___ SUPPLIED PASSAGE ___

State responsibility, corporate complicity, and legal exposure
Under ARSIWA, primary responsibility for International Humanitarian Law (IHL) violations arising from military AI use rests with the deploying state. Conduct by state organs or entities acting under state control is attributable to the state, precluding any formal “responsibility gap” at the sovereign level. The Maduro operation, if it proceeded in violation of Venezuelan sovereignty or applicable IHL, would bring U.S. state responsibility on this basis.
The proliferation of dual-use foundation models raises the harder problem of corporate complicity. Article 16 of ARSIWA establishes responsibility where a state or entity within its jurisdiction aids another in an internationally wrongful act with knowledge of the circumstances and where the assistance materially contributes to the violation.
If a developer’s model is embedded in a foreign targeting architecture that executes a strike violating distinction or proportionality, does supplying the algorithmic infrastructure satisfy that bar? Under ILC’s own commentary to Article 16, “significant contribution” suffices & “essentiality” is not required. Given the structural indispensability of large models in data-driven military planning, this threshold may be crossed sooner than developers acknowledge.
Democratic oversight and the accountability gap
Democratic governance of AI-assisted military operations requires institutions capable of meaningful review and laws that mandate disclosure. The opacity surrounding Article 36 reviews means AI-enabled systems in conflict are rarely subject to independent scrutiny. In India, this gap is uniquely acute. Unlike the U.S., which subjects to the scrutiny of the Senate and House Select Committees on Intelligence under the FISA framework, or the U.K., which operates under the Investigatory Powers Act and Intelligence and Security Committee, India’s intelligence agencies (such as RAW and IB) are creations of administrative orders with no statutory basis and no parliamentary accountability whatsoever.
Regulatory and institutional pathways
Several concrete reforms are both legally plausible and achievable. First, Article 36 review mechanisms should be partially transparentised: states should publish summary legal determinations for AI-enabled systems used in armed conflict, subject to classification redaction, acknowledging that a review occurred and addressed the system’s capabilities as deployed.

___ DATA LISTING ___

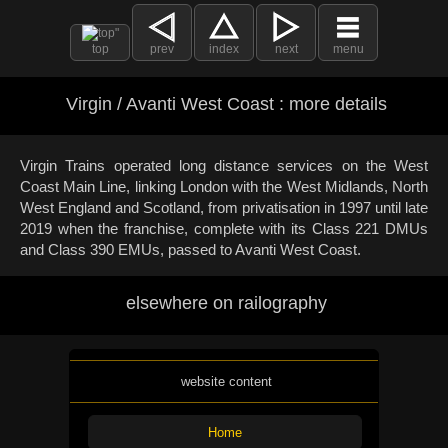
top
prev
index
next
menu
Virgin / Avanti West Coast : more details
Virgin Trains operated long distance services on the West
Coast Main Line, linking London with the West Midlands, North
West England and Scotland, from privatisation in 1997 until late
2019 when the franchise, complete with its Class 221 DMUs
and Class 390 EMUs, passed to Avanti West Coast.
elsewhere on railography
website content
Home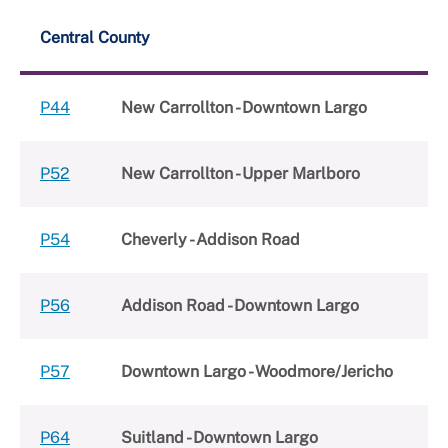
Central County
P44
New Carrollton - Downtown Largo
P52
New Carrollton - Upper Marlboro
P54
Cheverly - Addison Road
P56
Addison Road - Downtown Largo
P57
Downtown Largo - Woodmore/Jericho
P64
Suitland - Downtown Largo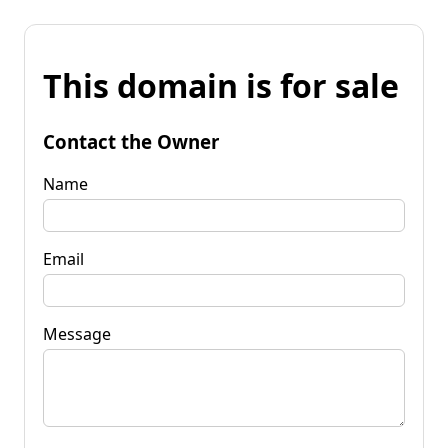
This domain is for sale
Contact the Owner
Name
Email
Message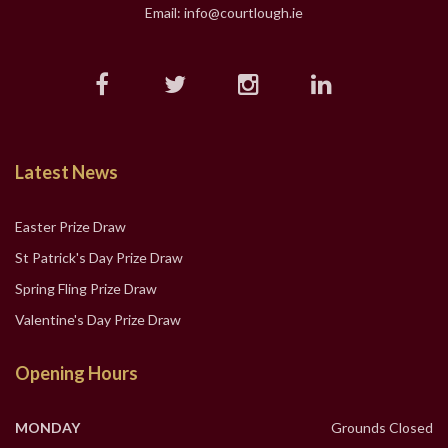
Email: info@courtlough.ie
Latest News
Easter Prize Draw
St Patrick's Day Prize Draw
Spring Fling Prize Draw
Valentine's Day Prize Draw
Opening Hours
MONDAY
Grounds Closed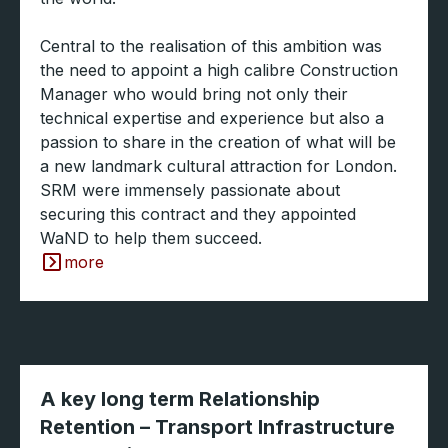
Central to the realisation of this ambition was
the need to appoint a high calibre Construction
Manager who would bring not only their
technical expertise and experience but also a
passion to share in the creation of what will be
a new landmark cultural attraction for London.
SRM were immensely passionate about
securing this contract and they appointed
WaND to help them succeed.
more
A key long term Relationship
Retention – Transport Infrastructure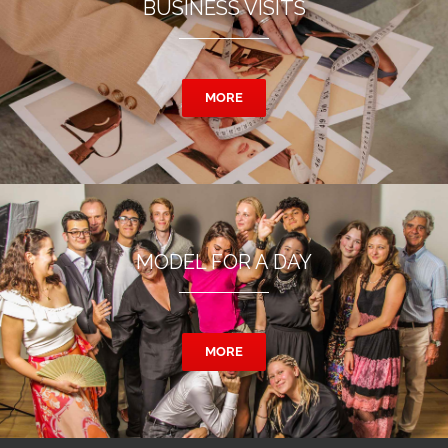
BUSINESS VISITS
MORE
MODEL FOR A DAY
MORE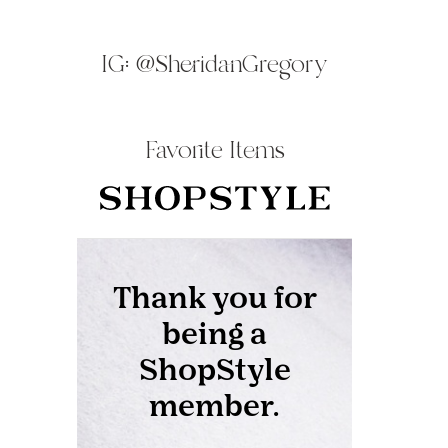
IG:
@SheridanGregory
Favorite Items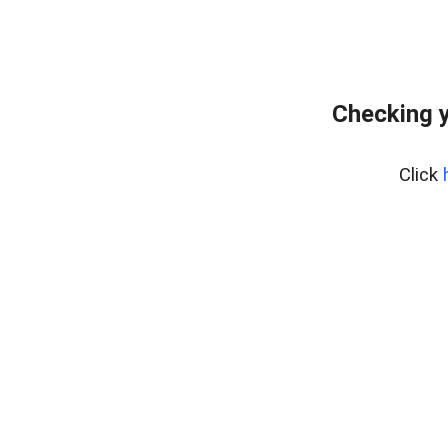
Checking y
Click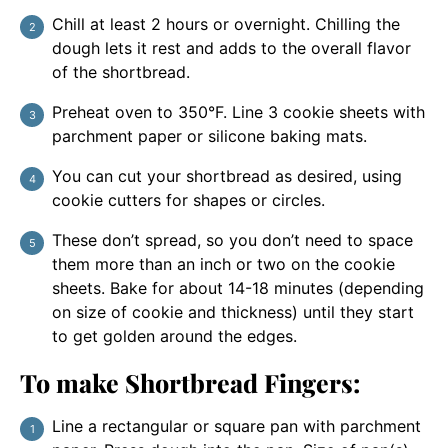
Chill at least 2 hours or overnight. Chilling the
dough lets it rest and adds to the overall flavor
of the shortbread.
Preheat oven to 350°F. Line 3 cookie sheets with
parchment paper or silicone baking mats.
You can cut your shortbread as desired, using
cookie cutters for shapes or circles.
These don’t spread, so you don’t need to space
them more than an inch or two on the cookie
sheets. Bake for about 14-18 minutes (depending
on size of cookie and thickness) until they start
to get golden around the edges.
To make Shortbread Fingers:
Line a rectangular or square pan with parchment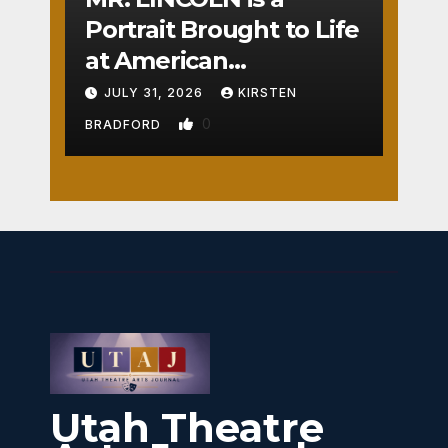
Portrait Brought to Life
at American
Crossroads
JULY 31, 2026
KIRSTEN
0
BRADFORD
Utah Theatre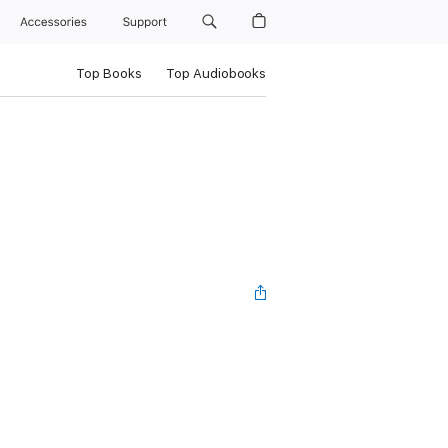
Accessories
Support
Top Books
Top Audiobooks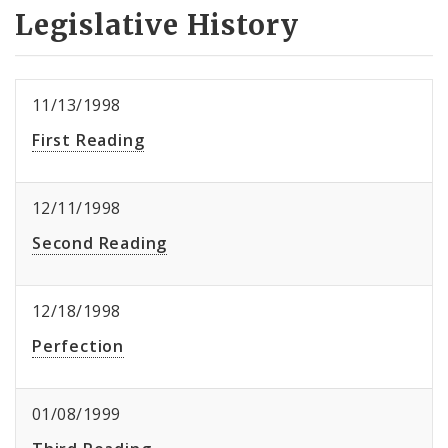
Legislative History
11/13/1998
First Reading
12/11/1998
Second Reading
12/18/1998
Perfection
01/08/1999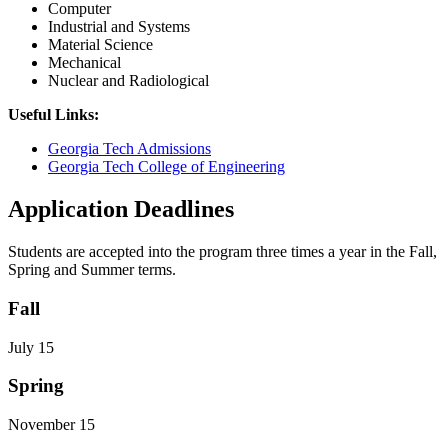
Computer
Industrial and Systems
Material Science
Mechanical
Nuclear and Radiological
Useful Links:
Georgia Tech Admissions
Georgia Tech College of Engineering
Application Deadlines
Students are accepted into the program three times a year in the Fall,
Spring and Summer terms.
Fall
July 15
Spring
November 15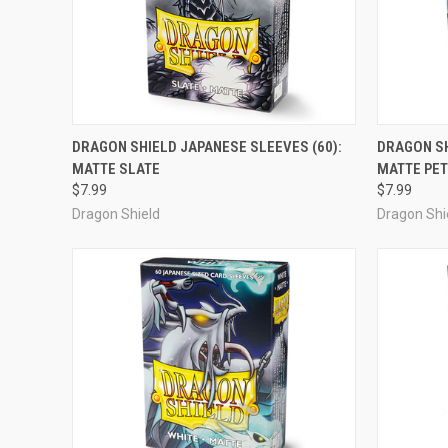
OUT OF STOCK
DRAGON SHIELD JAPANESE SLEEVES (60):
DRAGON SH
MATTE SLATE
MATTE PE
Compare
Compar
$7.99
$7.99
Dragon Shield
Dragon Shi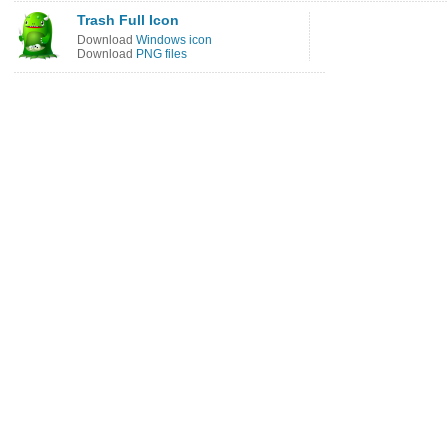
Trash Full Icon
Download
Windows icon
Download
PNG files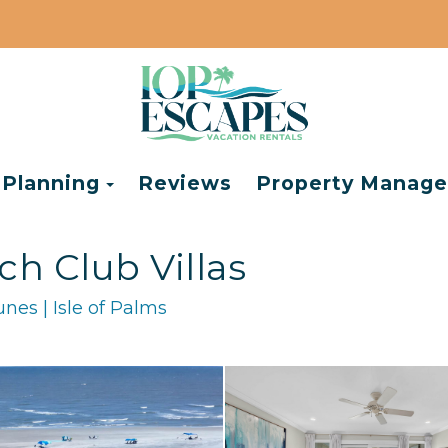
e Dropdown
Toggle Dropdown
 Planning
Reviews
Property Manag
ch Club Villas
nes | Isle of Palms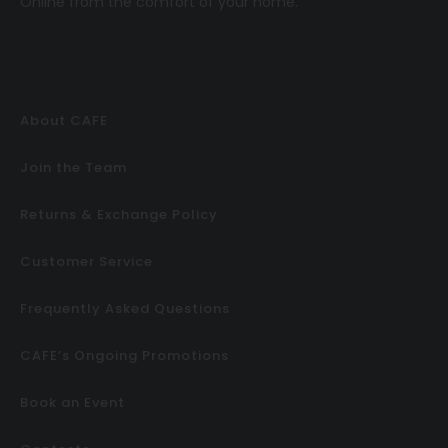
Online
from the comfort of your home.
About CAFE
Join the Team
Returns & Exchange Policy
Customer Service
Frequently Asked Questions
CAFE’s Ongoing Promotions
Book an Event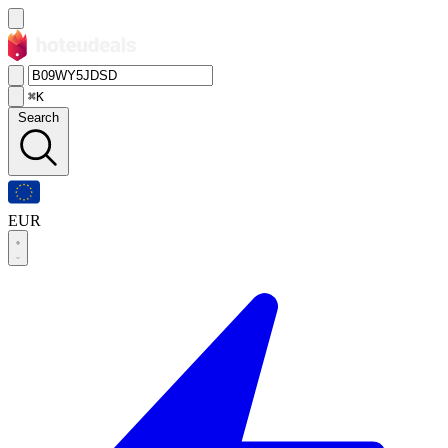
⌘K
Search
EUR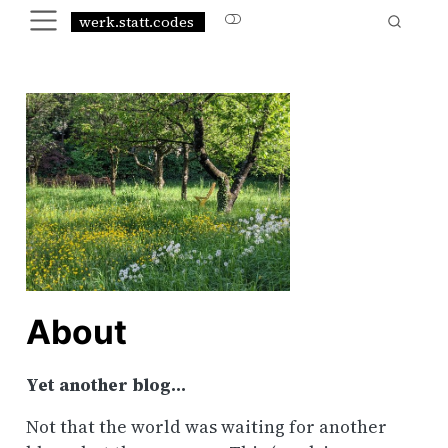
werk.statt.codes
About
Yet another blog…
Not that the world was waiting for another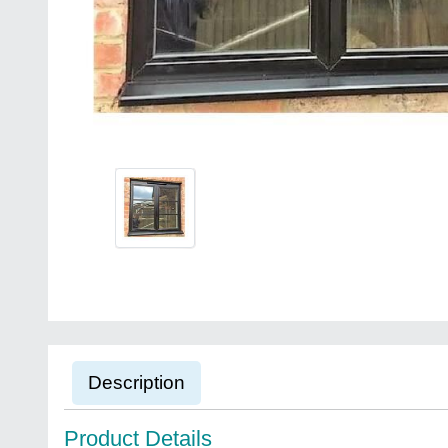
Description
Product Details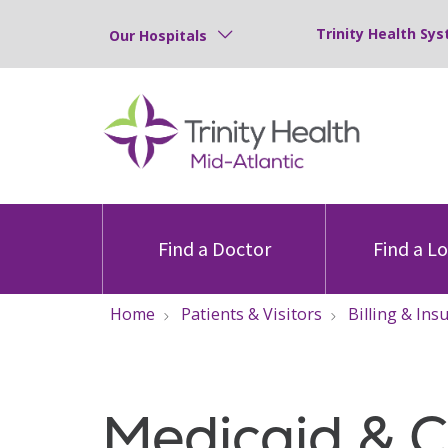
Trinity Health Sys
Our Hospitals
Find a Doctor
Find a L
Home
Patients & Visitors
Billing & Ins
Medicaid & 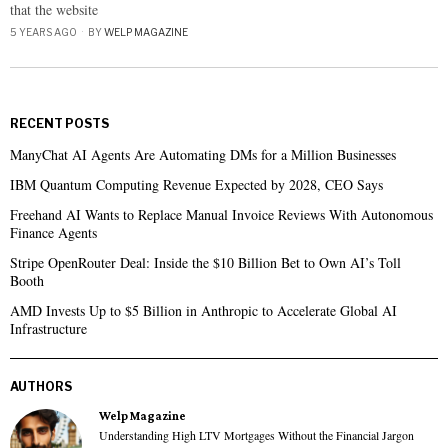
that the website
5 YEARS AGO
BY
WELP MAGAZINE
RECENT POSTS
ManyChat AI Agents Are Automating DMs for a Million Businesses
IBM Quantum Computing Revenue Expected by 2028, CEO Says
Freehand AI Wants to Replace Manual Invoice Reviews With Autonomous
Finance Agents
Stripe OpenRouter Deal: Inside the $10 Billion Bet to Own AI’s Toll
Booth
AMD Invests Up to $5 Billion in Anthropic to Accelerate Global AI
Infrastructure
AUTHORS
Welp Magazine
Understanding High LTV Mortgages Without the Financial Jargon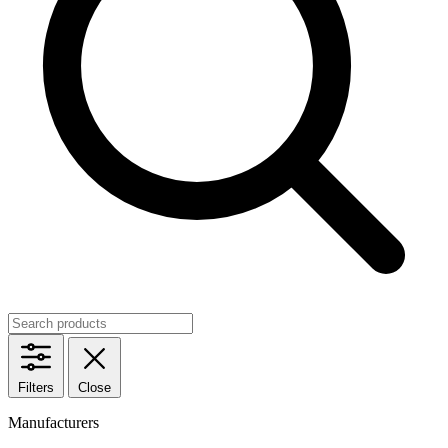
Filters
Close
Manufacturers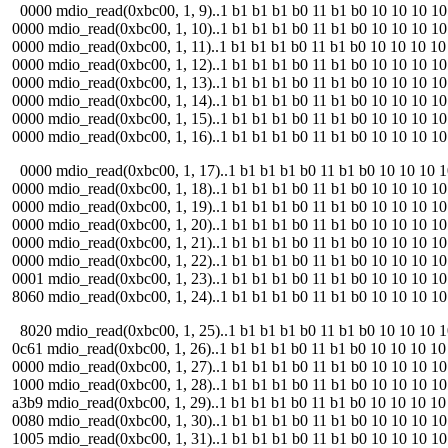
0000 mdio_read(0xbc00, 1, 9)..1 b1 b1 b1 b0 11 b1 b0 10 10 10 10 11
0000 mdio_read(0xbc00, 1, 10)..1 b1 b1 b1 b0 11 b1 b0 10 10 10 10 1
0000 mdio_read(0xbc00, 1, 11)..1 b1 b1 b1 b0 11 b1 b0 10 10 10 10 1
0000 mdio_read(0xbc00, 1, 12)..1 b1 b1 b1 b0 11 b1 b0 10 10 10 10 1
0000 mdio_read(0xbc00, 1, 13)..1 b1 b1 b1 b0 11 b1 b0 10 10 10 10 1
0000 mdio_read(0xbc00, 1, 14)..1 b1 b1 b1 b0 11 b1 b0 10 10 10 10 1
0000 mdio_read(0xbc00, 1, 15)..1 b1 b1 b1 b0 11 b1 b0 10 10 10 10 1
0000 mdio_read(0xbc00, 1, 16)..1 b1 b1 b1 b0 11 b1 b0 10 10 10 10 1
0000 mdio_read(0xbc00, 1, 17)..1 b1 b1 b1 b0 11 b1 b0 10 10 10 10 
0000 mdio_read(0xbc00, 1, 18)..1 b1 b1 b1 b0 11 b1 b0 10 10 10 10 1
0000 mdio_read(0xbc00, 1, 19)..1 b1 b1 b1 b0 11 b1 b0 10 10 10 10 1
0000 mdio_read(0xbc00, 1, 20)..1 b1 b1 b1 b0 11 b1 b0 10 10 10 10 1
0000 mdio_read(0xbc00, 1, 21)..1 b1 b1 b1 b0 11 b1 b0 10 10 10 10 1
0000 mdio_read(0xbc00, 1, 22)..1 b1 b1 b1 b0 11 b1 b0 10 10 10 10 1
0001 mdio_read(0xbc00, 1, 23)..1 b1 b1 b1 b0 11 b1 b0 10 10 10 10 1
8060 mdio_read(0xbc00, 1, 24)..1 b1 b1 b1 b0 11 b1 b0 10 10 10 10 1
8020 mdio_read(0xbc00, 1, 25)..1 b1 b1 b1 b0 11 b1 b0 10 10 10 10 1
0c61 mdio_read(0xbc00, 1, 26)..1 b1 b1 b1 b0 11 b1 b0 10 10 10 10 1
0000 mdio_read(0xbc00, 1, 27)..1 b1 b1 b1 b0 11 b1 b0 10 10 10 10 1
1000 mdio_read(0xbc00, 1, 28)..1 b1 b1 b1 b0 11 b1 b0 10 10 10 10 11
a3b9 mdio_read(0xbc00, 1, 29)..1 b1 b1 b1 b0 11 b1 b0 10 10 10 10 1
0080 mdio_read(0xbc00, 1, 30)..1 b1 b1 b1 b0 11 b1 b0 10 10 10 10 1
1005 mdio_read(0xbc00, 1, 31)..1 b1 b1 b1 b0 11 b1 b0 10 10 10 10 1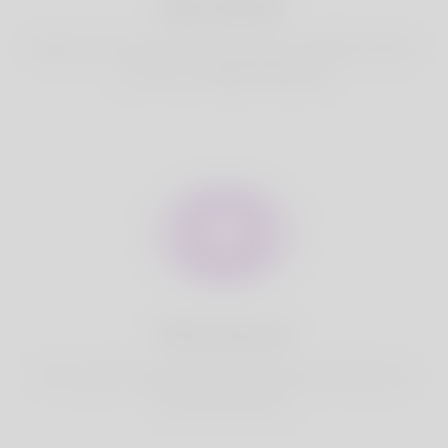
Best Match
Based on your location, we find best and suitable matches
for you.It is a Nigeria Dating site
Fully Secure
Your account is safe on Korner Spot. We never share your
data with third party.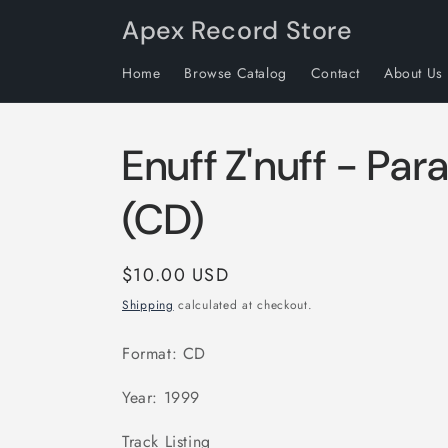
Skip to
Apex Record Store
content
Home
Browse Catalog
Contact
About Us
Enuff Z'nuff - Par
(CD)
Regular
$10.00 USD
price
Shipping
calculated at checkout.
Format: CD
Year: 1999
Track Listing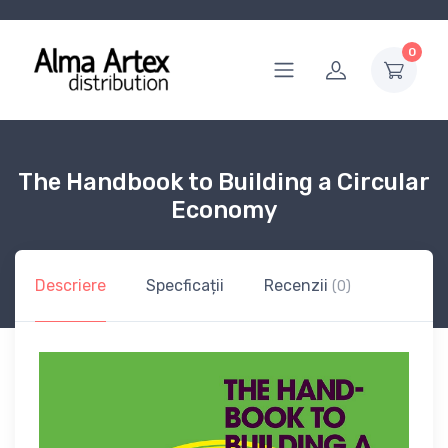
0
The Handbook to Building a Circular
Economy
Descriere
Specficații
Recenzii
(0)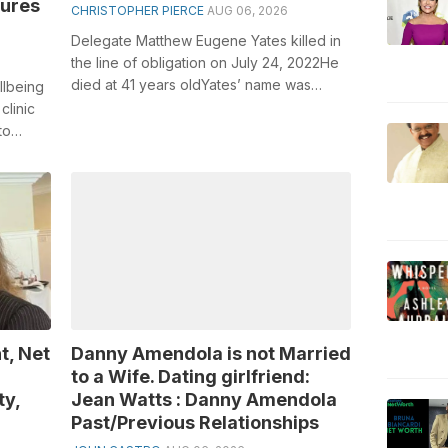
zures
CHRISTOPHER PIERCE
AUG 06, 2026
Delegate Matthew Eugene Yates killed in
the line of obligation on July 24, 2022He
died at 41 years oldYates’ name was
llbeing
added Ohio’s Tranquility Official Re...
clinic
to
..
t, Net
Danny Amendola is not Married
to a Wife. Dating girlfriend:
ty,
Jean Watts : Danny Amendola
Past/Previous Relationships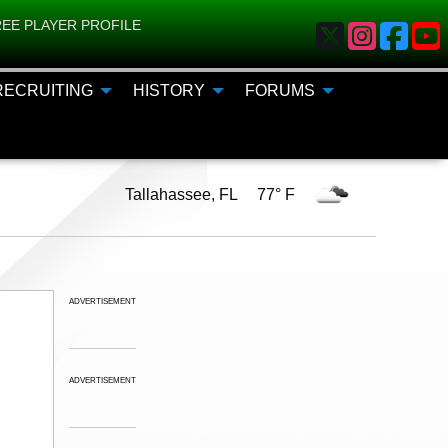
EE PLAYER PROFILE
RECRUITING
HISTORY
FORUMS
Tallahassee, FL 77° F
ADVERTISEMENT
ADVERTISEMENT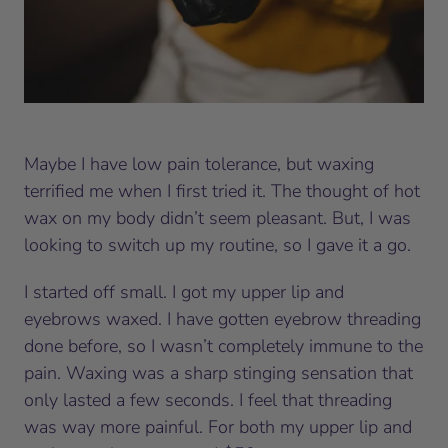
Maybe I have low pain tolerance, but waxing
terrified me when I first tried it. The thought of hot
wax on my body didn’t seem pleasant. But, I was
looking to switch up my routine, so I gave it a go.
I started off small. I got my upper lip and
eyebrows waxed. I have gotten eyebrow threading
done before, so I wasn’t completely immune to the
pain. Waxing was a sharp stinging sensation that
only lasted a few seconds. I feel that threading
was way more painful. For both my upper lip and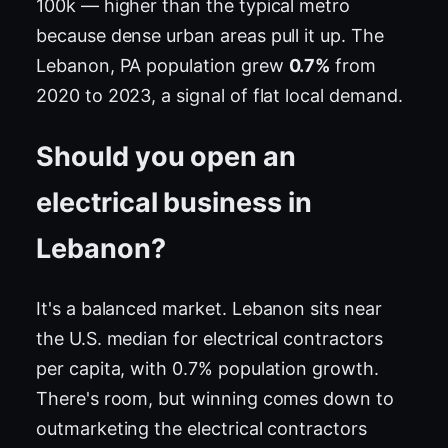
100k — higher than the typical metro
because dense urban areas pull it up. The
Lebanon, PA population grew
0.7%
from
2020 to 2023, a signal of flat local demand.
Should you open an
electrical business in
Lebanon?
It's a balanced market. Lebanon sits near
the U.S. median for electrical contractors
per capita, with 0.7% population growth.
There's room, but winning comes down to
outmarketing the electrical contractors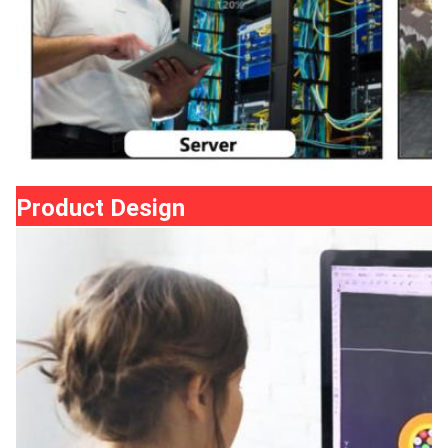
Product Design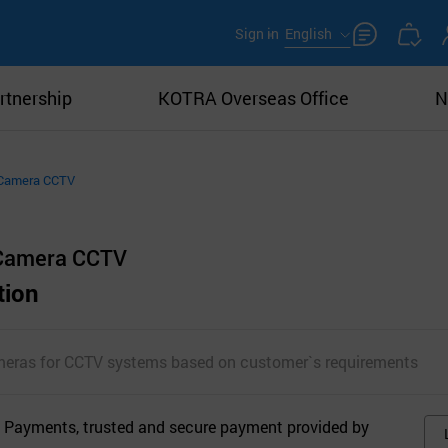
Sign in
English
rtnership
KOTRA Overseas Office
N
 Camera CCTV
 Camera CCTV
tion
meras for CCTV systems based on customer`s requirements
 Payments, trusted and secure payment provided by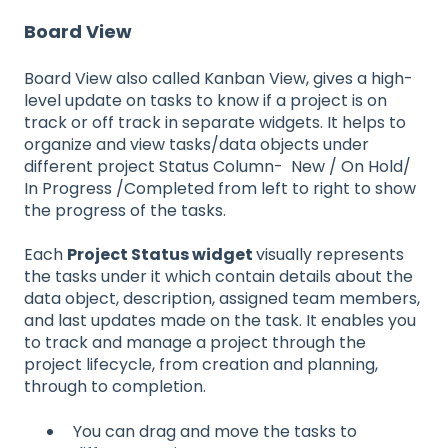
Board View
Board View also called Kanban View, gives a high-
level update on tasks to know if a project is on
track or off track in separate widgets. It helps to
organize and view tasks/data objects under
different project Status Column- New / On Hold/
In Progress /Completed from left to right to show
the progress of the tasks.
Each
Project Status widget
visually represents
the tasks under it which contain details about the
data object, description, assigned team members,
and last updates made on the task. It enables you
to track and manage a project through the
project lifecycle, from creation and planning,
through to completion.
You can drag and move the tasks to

___

**EXERCISE BRIEF**
According to the passage on state responsibility and military AI, what level of contribution does the ILC's commentary to Article 16 treat as sufficient?

**ANSWER BOX**
A "significant contribution" suffices, and "essentiality" is not required.